Thales hit by A400M charge and shares bounce

The new boss of Thales, Europe’s largest defence electronics firm, unveiled a deeper-than-expected slide in profits, hit by write downs and aerospace weakness, sending the shares into a bounce.
The baptism of fire for Luc Vigneron, the former head of state armaments firm Nexter, included reporting a fresh €102 million (R1130 million) hit from the French company’s role in the troubled Airbus A400M military plane project, which helped to slice first-half operating profit by 82 %.
Delays of the Boeing 787 Dream liner also hit Thales.
Giving his first set of company results since arriving under a change of industrial shareholding in May, Vigneron withdrew detailed 2009 forecasts, telling reporters that when “big programmes are in difficulty, it is much more difficult to predict the future”.
“The results reveal weakness in some areas and my priority will be to put in action what is needed so that the situation is resolved,” he said.
Thales shares fell as much as 6.8 %, removing €400 million (R4434 million) from the firm’s value and pointing to the biggest one-day fall in over 6 years. But later they were up 3 % at €30.5 (R332) as investors looked beyond the one-off items.
Analysts said the results were at least in part a traditional bid by an incoming chief executive to clean the stables, but expressed doubts about his goal of matching recent margins of more than 7 % in the second half.
French broker Oddo Securities called the results, which included losses in both aerospace and security, “catastrophic”.
“Part of these bad results can be attributed to the start of a clean-up of the accounts,” said Natixis Securities in a note.
“But it is too early to gamble on the unavoidable rationalisation which the new CEO will have to put in place.”
Vigneron said he had no plans to impose significant cuts in Thales’s 68 000 workforce but did not exclude any options.
Vigneron has been in his job for two months following the ouster of Denis Ranque in May, when plane maker Dassault Aviation became the largest shareholder after the government.
Dassault, which posted a first-half margin of 8.2 %, is pressing for higher profitability at Thales.
First-half Thales operating earnings fell 82 % to €68 million (R753 million). Its margin fell to 1.2 % from 6.6 %.
Thales blamed a weak civil airline market highlighted by a simultaneous slump in airline stocks yesterday as well as avionics problems and the A400M provision which brought its charges on the Airbus project to €182 million (R2017 million).
A400M compensation
First-half net profit fell to €12 million (R133 million) from 289 million (R3202 million). Sales rose an underlying 2 % to 5.744 billion.
Analysts in a Reuters poll had on average forecast operating profit of €306 million (R3392 milion) and net of 193 million on revenues of 5.7 billion (R63 billion).
Thales said it was working “on the assumption” of growth in like for like revenues this year and a second-half operating margin in line with previous years, but gave no figures.
Thales makes guidance systems and in-flight entertainment consoles for jetliners, radars and avionics for warplanes and a battery of electronics for high-tech infrastructure projects.
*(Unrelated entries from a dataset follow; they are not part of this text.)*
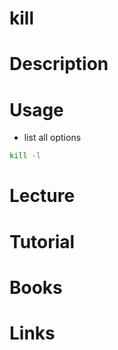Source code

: #+TAGS: kill kill_process


* kill
* Description
* Usage
- list all options
#+BEGIN_SRC sh
kill -l
#+END_SRC


* Lecture
* Tutorial
* Books
* Links
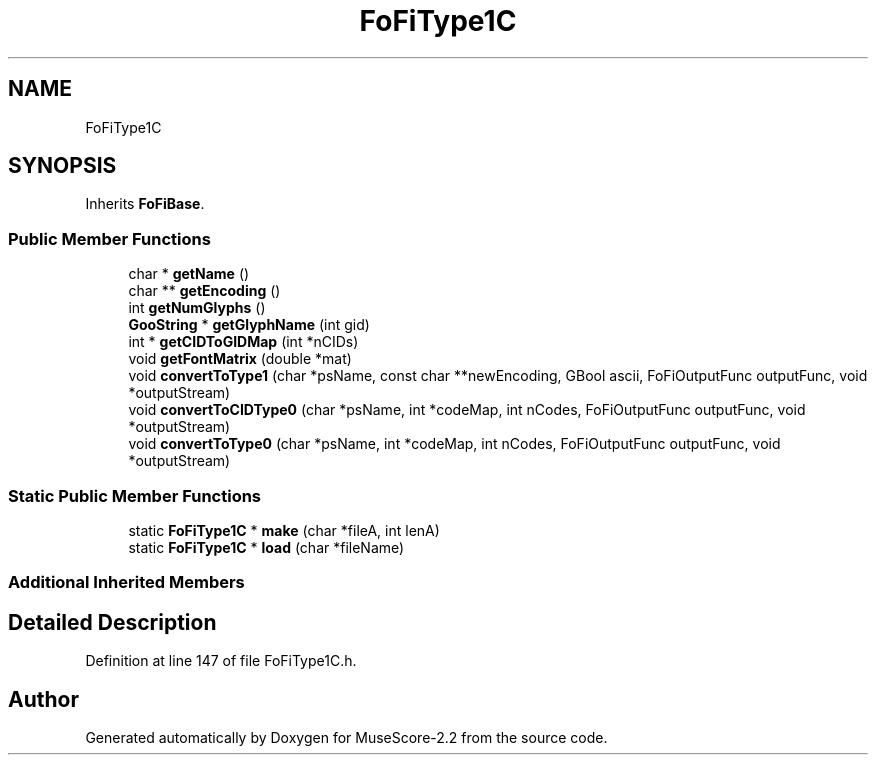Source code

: .TH "FoFiType1C" 3 "Mon Jun 5 2017" "MuseScore-2.2" \" -*- nroff -*-
.ad l
.nh
.SH NAME
FoFiType1C
.SH SYNOPSIS
.br
.PP
.PP
Inherits \fBFoFiBase\fP\&.
.SS "Public Member Functions"

.in +1c
.ti -1c
.RI "char * \fBgetName\fP ()"
.br
.ti -1c
.RI "char ** \fBgetEncoding\fP ()"
.br
.ti -1c
.RI "int \fBgetNumGlyphs\fP ()"
.br
.ti -1c
.RI "\fBGooString\fP * \fBgetGlyphName\fP (int gid)"
.br
.ti -1c
.RI "int * \fBgetCIDToGIDMap\fP (int *nCIDs)"
.br
.ti -1c
.RI "void \fBgetFontMatrix\fP (double *mat)"
.br
.ti -1c
.RI "void \fBconvertToType1\fP (char *psName, const char **newEncoding, GBool ascii, FoFiOutputFunc outputFunc, void *outputStream)"
.br
.ti -1c
.RI "void \fBconvertToCIDType0\fP (char *psName, int *codeMap, int nCodes, FoFiOutputFunc outputFunc, void *outputStream)"
.br
.ti -1c
.RI "void \fBconvertToType0\fP (char *psName, int *codeMap, int nCodes, FoFiOutputFunc outputFunc, void *outputStream)"
.br
.in -1c
.SS "Static Public Member Functions"

.in +1c
.ti -1c
.RI "static \fBFoFiType1C\fP * \fBmake\fP (char *fileA, int lenA)"
.br
.ti -1c
.RI "static \fBFoFiType1C\fP * \fBload\fP (char *fileName)"
.br
.in -1c
.SS "Additional Inherited Members"
.SH "Detailed Description"
.PP 
Definition at line 147 of file FoFiType1C\&.h\&.

.SH "Author"
.PP 
Generated automatically by Doxygen for MuseScore-2\&.2 from the source code\&.
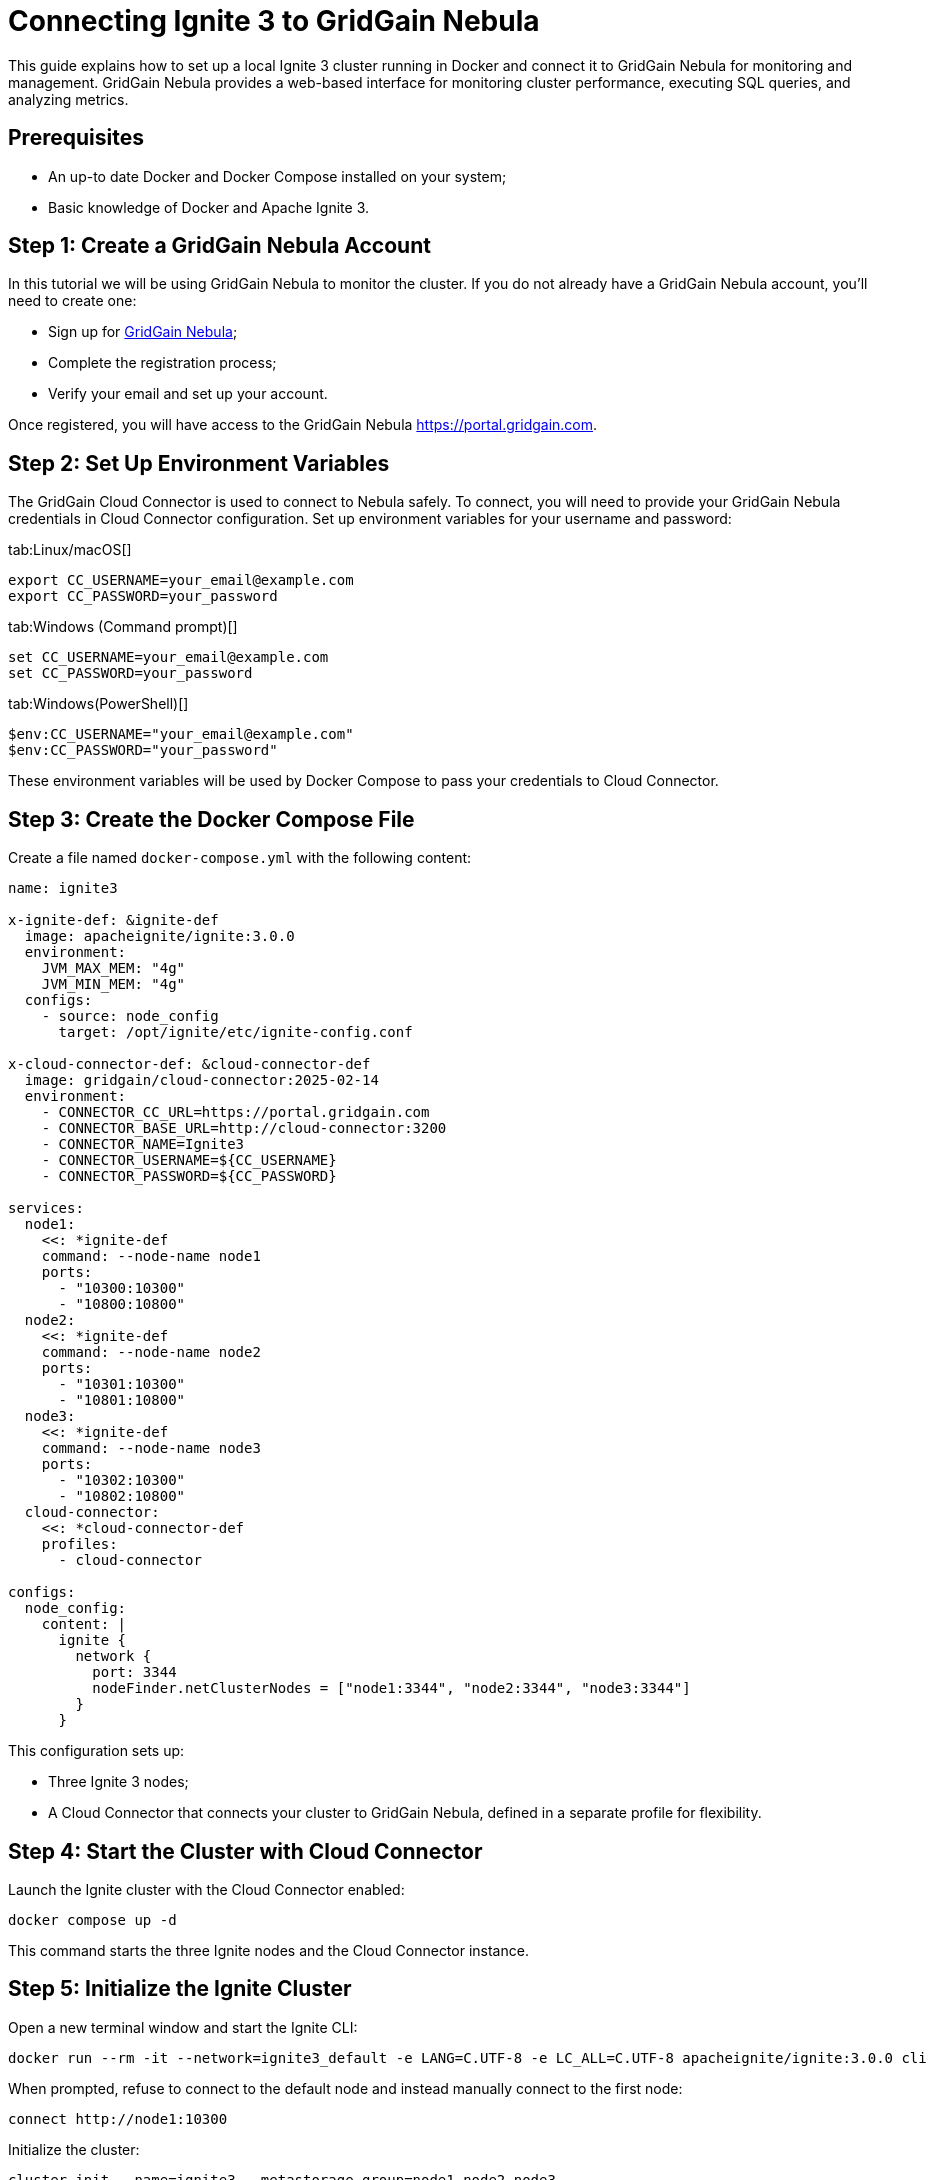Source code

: = Connecting Ignite 3 to GridGain Nebula

This guide explains how to set up a local Ignite 3 cluster running in Docker and connect it to GridGain Nebula for monitoring and management. GridGain Nebula provides a web-based interface for monitoring cluster performance, executing SQL queries, and analyzing metrics.

== Prerequisites

* An up-to date Docker and Docker Compose installed on your system;
* Basic knowledge of Docker and Apache Ignite 3.

== Step 1: Create a GridGain Nebula Account

In this tutorial we will be using GridGain Nebula to monitor the cluster. If you do not already have a GridGain Nebula account, you'll need to create one:

* Sign up for link:https://portal.gridgain.com/auth/signup[GridGain Nebula];
* Complete the registration process;
* Verify your email and set up your account.

Once registered, you will have access to the GridGain Nebula link:https://portal.gridgain.com[].

== Step 2: Set Up Environment Variables

The GridGain Cloud Connector is used to connect to Nebula safely. To connect, you will need to provide your GridGain Nebula credentials in Cloud Connector configuration. Set up environment variables for your username and password:

[tabs]
--
tab:Linux/macOS[]
[source,bash]
----
export CC_USERNAME=your_email@example.com
export CC_PASSWORD=your_password
----

tab:Windows (Command prompt)[]
[source, bash]
----
set CC_USERNAME=your_email@example.com
set CC_PASSWORD=your_password
----

tab:Windows(PowerShell)[]
[source, bash]
----
$env:CC_USERNAME="your_email@example.com"
$env:CC_PASSWORD="your_password"
----
--

These environment variables will be used by Docker Compose to pass your credentials to Cloud Connector.

== Step 3: Create the Docker Compose File

Create a file named `docker-compose.yml` with the following content:

[source, yaml]
----
name: ignite3

x-ignite-def: &ignite-def
  image: apacheignite/ignite:3.0.0
  environment:
    JVM_MAX_MEM: "4g"
    JVM_MIN_MEM: "4g"
  configs:
    - source: node_config
      target: /opt/ignite/etc/ignite-config.conf

x-cloud-connector-def: &cloud-connector-def
  image: gridgain/cloud-connector:2025-02-14
  environment:
    - CONNECTOR_CC_URL=https://portal.gridgain.com
    - CONNECTOR_BASE_URL=http://cloud-connector:3200
    - CONNECTOR_NAME=Ignite3
    - CONNECTOR_USERNAME=${CC_USERNAME}
    - CONNECTOR_PASSWORD=${CC_PASSWORD}

services:
  node1:
    <<: *ignite-def
    command: --node-name node1
    ports:
      - "10300:10300"
      - "10800:10800"
  node2:
    <<: *ignite-def
    command: --node-name node2
    ports:
      - "10301:10300"
      - "10801:10800"
  node3:
    <<: *ignite-def
    command: --node-name node3
    ports:
      - "10302:10300"
      - "10802:10800"
  cloud-connector:
    <<: *cloud-connector-def
    profiles:
      - cloud-connector

configs:
  node_config:
    content: |
      ignite {
        network {
          port: 3344
          nodeFinder.netClusterNodes = ["node1:3344", "node2:3344", "node3:3344"]
        }
      }
----

This configuration sets up:

* Three Ignite 3 nodes;
* A Cloud Connector that connects your cluster to GridGain Nebula, defined in a separate profile for flexibility.

== Step 4: Start the Cluster with Cloud Connector

Launch the Ignite cluster with the Cloud Connector enabled:

[source,bash]
----
docker compose up -d
----

This command starts the three Ignite nodes and the Cloud Connector instance.

== Step 5: Initialize the Ignite Cluster

Open a new terminal window and start the Ignite CLI:

[source,bash]
----
docker run --rm -it --network=ignite3_default -e LANG=C.UTF-8 -e LC_ALL=C.UTF-8 apacheignite/ignite:3.0.0 cli
----

When prompted, refuse to connect to the default node and instead manually connect to the first node:

----
connect http://node1:10300
----

Initialize the cluster:

----
cluster init --name=ignite3 --metastorage-group=node1,node2,node3
----

You should see a message confirming that the cluster was initialized successfully.

== Step 6: Access GridGain Nebula

Now, log in to your GridGain Nebula account:

* Go to link:https://portal.gridgain.com[];
* Enter your credentials.

== Step 7: Attach Your Cluster

Right now, your cluster is running locally, but not sending any data to Nebula. To set up connection, click *Attach Ignite* and choose the *My Ignite 3* connector. Specify Ignite cluster base API and `http://node1:10300` as Ignite REST API.

You should see your Ignite cluster appearing in the list of clusters, and the default dashboard. It may take a minute or two for the connection to be established and for data to start flowing.

== Step 8: Explore the Cluster in Control Center

Once your cluster appears, click on it to access the dashboard. From here, you can:

* View cluster topology and node status;
* Monitor performance metrics including CPU, memory, and network usage;
* Execute SQL queries through the web interface;
* Analyze cache and table data;
* Access detailed performance metrics and history.

image::images/monitoring-cluster.png[width=80%, align="center"]

== Troubleshooting Connection Issues

If your cluster does not appear in the Nebula:

* Check that the environment variables are set correctly
* Examine the cloud connector logs for any error messages:

[source,bash]
----
docker compose logs cloud-connector
----

* Verify that your Nebula account is active;
* Make sure the Cloud Connector can access the internet to reach GridGain Nebula;
* Check if there are any network restrictions or proxies in your environment.

== Shutting Down

To stop the cluster and the cloud connector:

[source,bash]
----
docker compose down
----

This command stops and removes all containers defined in the Docker Compose file.

== Advanced Configuration

For production deployments, you might want to customize several aspects:

* Configure data persistence for the Ignite nodes;
* Adjust memory allocation based on your workload;
* Set up node attributes for better resource management;
* Configure additional security settings.

With this setup, you now have a local Ignite 3 cluster that is fully monitored and can be managed through GridGain Nebula.
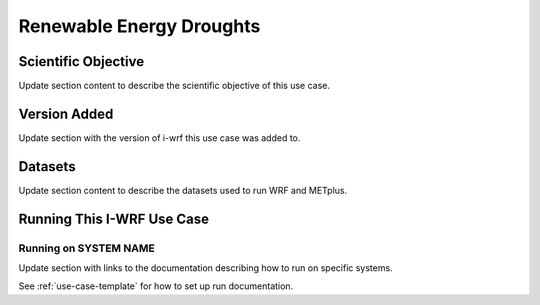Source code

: .. _use-case-renewable:

Renewable Energy Droughts
=========================

Scientific Objective
--------------------

Update section content to describe the scientific objective of this use case.

Version Added
-------------

Update section with the version of i-wrf this use case was added to.

Datasets
--------

Update section content to describe the datasets used to run WRF and METplus.

Running This I-WRF Use Case
---------------------------

Running on SYSTEM NAME
^^^^^^^^^^^^^^^^^^^^^^

Update section with links to the documentation describing how to run on specific systems.

See :ref:`use-case-template` for how to set up run documentation.
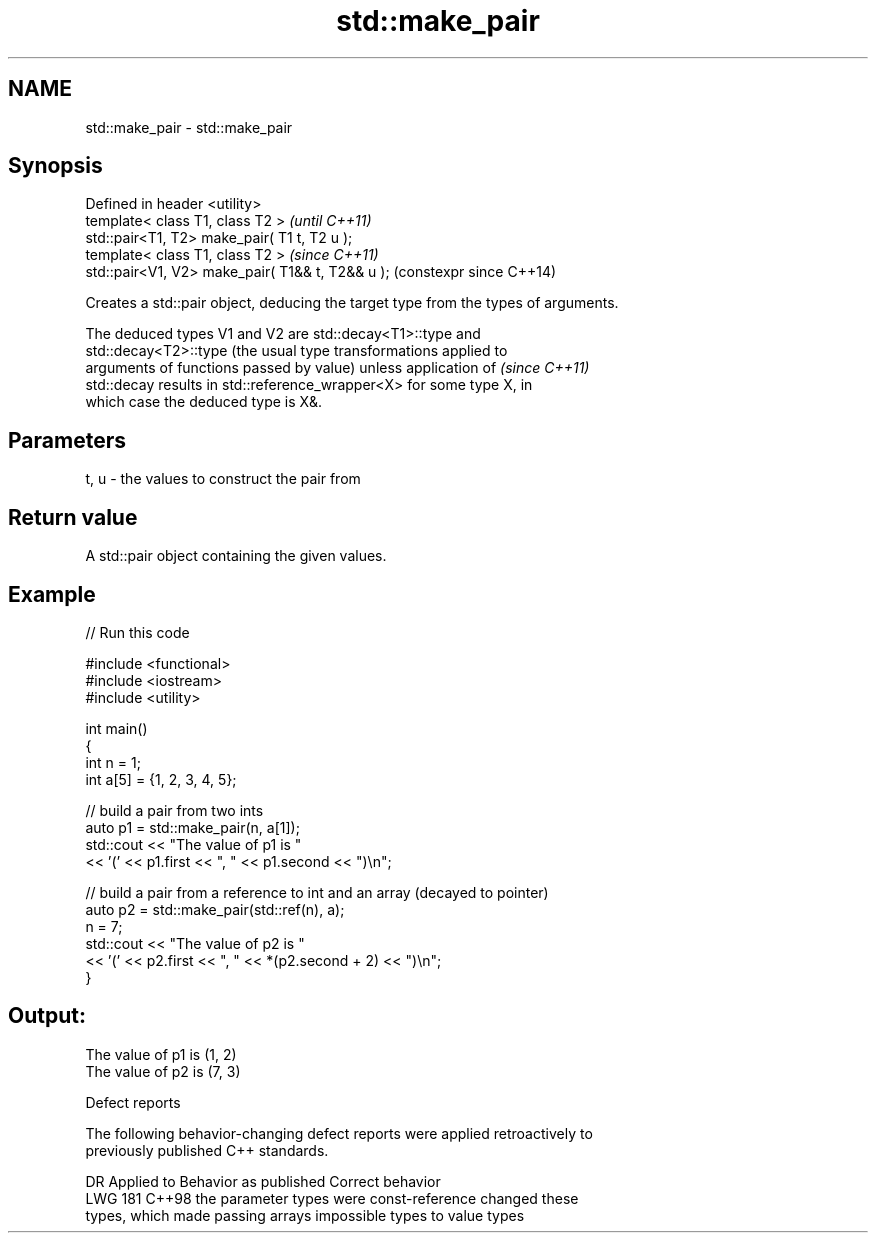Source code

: .TH std::make_pair 3 "2024.06.10" "http://cppreference.com" "C++ Standard Libary"
.SH NAME
std::make_pair \- std::make_pair

.SH Synopsis
   Defined in header <utility>
   template< class T1, class T2 >                  \fI(until C++11)\fP
   std::pair<T1, T2> make_pair( T1 t, T2 u );
   template< class T1, class T2 >                  \fI(since C++11)\fP
   std::pair<V1, V2> make_pair( T1&& t, T2&& u );  (constexpr since C++14)

   Creates a std::pair object, deducing the target type from the types of arguments.

   The deduced types V1 and V2 are std::decay<T1>::type and
   std::decay<T2>::type (the usual type transformations applied to
   arguments of functions passed by value) unless application of          \fI(since C++11)\fP
   std::decay results in std::reference_wrapper<X> for some type X, in
   which case the deduced type is X&.

.SH Parameters

   t, u - the values to construct the pair from

.SH Return value

   A std::pair object containing the given values.

.SH Example


// Run this code

 #include <functional>
 #include <iostream>
 #include <utility>

 int main()
 {
     int n = 1;
     int a[5] = {1, 2, 3, 4, 5};

     // build a pair from two ints
     auto p1 = std::make_pair(n, a[1]);
     std::cout << "The value of p1 is "
               << '(' << p1.first << ", " << p1.second << ")\\n";

     // build a pair from a reference to int and an array (decayed to pointer)
     auto p2 = std::make_pair(std::ref(n), a);
     n = 7;
     std::cout << "The value of p2 is "
               << '(' << p2.first << ", " << *(p2.second + 2) << ")\\n";
 }

.SH Output:

 The value of p1 is (1, 2)
 The value of p2 is (7, 3)

   Defect reports

   The following behavior-changing defect reports were applied retroactively to
   previously published C++ standards.

     DR    Applied to            Behavior as published              Correct behavior
   LWG 181 C++98      the parameter types were const-reference    changed these
                      types, which made passing arrays impossible types to value types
It hit headlines in June when speed sensors built by Thales emerged as a central focus of investigation into the cause of the Air France jetliner crash in the Atlantic.   
Vigneron declined to comment on the crash but said Thales was following the French-led investigation closely.
Thales also makes the Flight Management System, or electronic nerve centre, of the A400M, a major military project run by EADS unit Airbus. The transport plane is 4 years late, causing a rift between Airbus and some of its suppliers.
Thales said it would seek compensation from Airbus.
Buyers agreed on Friday to renegotiate the overall A400M contract, Europe’s largest single arms deal.
Thales kicks off a busy week for European aerospace and defence earnings. EADS reports today with BAE Systems, Europe’s largest arms firm, on Thursday.
Last week it was the turn of US arms makers, many of whom reported brisk business even though fears about future spending on weapons programmes weighed on their shares.